§ YOUR INSTRUCTIONS:
Below are some entries. Repeat exactly the lines from the one with "(cf. 3530 - Insurance Management)" through the one with "22156 Medicare coverage", and only those.

Data excerpts
◆ ◆ ◆ ◆ ◆

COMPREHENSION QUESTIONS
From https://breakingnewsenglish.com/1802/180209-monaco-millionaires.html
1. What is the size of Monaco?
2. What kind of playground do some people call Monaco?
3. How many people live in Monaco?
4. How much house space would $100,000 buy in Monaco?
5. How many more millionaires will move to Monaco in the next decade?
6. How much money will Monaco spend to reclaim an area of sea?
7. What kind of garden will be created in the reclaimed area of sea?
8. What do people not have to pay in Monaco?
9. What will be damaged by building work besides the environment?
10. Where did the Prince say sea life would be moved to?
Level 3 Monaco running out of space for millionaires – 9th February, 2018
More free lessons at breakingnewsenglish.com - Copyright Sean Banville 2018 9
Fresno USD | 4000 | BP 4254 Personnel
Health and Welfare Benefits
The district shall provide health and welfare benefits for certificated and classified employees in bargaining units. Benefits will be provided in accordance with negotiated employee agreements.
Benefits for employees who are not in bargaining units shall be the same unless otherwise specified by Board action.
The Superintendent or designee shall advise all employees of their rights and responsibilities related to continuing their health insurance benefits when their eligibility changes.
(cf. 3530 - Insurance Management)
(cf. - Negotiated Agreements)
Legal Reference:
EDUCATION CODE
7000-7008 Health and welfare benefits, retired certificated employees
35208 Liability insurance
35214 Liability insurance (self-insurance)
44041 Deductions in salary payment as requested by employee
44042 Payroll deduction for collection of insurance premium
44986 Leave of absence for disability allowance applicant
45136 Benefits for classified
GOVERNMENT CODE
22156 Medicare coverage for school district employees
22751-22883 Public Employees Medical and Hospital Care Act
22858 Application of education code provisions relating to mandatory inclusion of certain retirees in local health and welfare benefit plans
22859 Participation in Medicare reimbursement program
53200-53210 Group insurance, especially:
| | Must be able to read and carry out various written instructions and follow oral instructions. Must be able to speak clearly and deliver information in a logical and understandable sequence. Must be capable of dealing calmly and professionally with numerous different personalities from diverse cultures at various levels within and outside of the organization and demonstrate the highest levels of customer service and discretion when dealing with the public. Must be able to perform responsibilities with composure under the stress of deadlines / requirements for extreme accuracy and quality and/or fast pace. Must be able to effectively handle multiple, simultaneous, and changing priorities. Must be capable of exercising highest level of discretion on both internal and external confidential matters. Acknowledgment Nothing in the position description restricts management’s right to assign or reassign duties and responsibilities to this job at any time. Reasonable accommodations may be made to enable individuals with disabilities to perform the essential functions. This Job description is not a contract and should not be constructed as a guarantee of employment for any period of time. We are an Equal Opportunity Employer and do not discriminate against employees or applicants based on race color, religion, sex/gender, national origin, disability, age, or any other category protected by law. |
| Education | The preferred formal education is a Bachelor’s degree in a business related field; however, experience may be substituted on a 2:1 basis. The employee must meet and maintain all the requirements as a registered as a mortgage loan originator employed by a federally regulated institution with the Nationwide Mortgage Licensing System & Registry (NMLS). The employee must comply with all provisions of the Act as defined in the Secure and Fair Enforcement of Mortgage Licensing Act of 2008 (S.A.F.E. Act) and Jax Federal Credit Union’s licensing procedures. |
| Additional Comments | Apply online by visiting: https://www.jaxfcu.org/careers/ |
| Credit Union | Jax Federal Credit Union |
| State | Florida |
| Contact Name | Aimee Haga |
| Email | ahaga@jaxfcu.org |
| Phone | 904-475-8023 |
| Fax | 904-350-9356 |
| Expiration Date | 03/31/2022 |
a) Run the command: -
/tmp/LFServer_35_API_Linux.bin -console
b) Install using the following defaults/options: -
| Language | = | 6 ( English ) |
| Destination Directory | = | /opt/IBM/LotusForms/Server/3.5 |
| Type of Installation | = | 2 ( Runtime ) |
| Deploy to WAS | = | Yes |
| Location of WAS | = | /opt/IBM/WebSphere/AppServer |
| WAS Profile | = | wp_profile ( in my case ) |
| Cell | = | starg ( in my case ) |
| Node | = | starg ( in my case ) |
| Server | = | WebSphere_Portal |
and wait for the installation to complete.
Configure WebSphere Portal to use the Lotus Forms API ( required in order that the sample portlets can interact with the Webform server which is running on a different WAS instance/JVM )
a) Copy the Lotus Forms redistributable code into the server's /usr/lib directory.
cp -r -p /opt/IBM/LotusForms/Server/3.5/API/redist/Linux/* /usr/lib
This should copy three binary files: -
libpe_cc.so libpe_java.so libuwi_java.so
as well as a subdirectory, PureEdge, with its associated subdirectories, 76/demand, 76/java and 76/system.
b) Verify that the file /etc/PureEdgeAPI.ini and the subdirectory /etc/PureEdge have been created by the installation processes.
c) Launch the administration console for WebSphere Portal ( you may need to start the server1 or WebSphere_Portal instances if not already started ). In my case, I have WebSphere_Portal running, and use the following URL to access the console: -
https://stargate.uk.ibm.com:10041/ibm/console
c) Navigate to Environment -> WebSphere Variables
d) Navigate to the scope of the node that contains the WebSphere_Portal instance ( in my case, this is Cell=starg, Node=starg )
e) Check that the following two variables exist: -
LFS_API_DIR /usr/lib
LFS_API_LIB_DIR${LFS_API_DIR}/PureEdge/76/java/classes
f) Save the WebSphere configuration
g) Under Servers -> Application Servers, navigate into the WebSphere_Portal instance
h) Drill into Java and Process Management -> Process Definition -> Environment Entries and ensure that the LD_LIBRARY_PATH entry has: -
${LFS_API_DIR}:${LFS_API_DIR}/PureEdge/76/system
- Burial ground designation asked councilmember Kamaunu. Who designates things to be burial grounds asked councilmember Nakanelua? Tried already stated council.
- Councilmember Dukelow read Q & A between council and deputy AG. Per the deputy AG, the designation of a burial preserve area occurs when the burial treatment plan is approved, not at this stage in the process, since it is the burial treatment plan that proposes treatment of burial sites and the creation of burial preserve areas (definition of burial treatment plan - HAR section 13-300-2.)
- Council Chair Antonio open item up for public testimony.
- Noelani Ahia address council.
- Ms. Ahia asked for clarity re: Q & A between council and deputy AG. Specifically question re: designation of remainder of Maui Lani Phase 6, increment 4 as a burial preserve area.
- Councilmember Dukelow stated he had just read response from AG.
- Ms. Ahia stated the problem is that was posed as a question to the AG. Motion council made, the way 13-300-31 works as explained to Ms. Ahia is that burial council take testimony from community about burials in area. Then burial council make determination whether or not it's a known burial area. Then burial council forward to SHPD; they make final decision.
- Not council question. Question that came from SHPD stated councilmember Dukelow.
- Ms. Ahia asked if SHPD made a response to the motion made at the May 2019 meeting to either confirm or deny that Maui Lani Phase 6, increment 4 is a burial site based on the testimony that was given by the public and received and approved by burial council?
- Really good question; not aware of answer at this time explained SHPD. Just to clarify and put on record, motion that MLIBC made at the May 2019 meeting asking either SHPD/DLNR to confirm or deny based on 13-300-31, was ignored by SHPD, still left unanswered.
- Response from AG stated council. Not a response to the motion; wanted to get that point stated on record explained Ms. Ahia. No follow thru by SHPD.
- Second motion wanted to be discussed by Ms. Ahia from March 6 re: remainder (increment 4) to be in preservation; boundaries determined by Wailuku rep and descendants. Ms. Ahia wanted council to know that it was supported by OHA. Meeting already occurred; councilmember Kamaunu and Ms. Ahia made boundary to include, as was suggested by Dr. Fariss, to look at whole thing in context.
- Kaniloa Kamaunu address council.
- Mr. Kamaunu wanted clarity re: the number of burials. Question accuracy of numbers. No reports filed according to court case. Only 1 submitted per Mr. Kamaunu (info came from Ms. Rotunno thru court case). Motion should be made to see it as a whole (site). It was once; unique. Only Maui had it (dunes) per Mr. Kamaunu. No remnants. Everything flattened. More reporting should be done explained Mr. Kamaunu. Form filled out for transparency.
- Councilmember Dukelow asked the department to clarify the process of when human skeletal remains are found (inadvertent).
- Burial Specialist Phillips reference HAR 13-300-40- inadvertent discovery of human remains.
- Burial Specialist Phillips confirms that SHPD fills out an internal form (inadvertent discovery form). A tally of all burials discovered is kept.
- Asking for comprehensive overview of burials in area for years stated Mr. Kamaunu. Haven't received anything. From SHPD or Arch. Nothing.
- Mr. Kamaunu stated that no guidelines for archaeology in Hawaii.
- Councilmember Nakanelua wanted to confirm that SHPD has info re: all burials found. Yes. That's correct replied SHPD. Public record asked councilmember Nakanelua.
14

◆ ◆ ◆ ◆ ◆

§ EXPECTED ANSWER:
(cf. 3530 - Insurance Management)
(cf. - Negotiated Agreements)
Legal Reference:
EDUCATION CODE
7000-7008 Health and welfare benefits, retired certificated employees
35208 Liability insurance
35214 Liability insurance (self-insurance)
44041 Deductions in salary payment as requested by employee
44042 Payroll deduction for collection of insurance premium
44986 Leave of absence for disability allowance applicant
45136 Benefits for classified
GOVERNMENT CODE
22156 Medicare coverage for school district employees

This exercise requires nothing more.